*** Opening of Available records ***

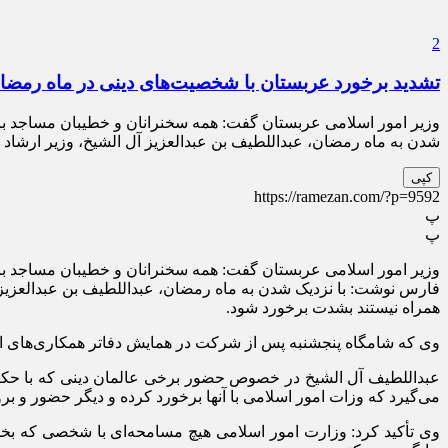
2
تشدید برخورد عربستان با شخصیت‌های دینی در ماه رمضا
وزیر امور اسلامی عربستان گفت: همه سخنرانان و خطیبان مساجد ب
شدن به ماه رمضان، عبداللطیف بن عبدالعزیز آل الشیخ، وزیر ارشاد
کپی
https://ramezan.com/?p=9592
پ
پ
وزیر امور اسلامی عربستان گفت: همه سخنرانان و خطیبان مساجد ب
فارس نوشت: با نزدیک شدن به ماه رمضان، عبداللطیف بن عبدالعزیز 
همراه نیستند بشدت برخورد شود.
وی که شامگاه پنجشنبه پس از شرکت در همایش دفاتر همکاری‌های ار
عبداللطیف آل الشیخ در خصوص حضور برخی عالمان دینی که با حکو
می‌گیرد که وزات امور اسلامی با آنها برخورد کرده و دیگر حضور و برو
وی تأکید کرد: وزارت امور اسلامی هیچ مسامحه‌ای با شخصی که بخو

*** Close of Available records ***

* What you will do
Return all of the lines above exactly as they appear, leaving out the pictures.

* Result
2
تشدید برخورد عربستان با شخصیت‌های دینی در ماه رمضا
وزیر امور اسلامی عربستان گفت: همه سخنرانان و خطیبان مساجد ب
شدن به ماه رمضان، عبداللطیف بن عبدالعزیز آل الشیخ، وزیر ارشاد
کپی
https://ramezan.com/?p=9592
پ
پ
وزیر امور اسلامی عربستان گفت: همه سخنرانان و خطیبان مساجد ب
فارس نوشت: با نزدیک شدن به ماه رمضان، عبداللطیف بن عبدالعزیز 
همراه نیستند بشدت برخورد شود.
وی که شامگاه پنجشنبه پس از شرکت در همایش دفاتر همکاری‌های ار
عبداللطیف آل الشیخ در خصوص حضور برخی عالمان دینی که با حکو
می‌گیرد که وزات امور اسلامی با آنها برخورد کرده و دیگر حضور و برو
وی تأکید کرد: وزارت امور اسلامی هیچ مسامحه‌ای با شخصی که بخو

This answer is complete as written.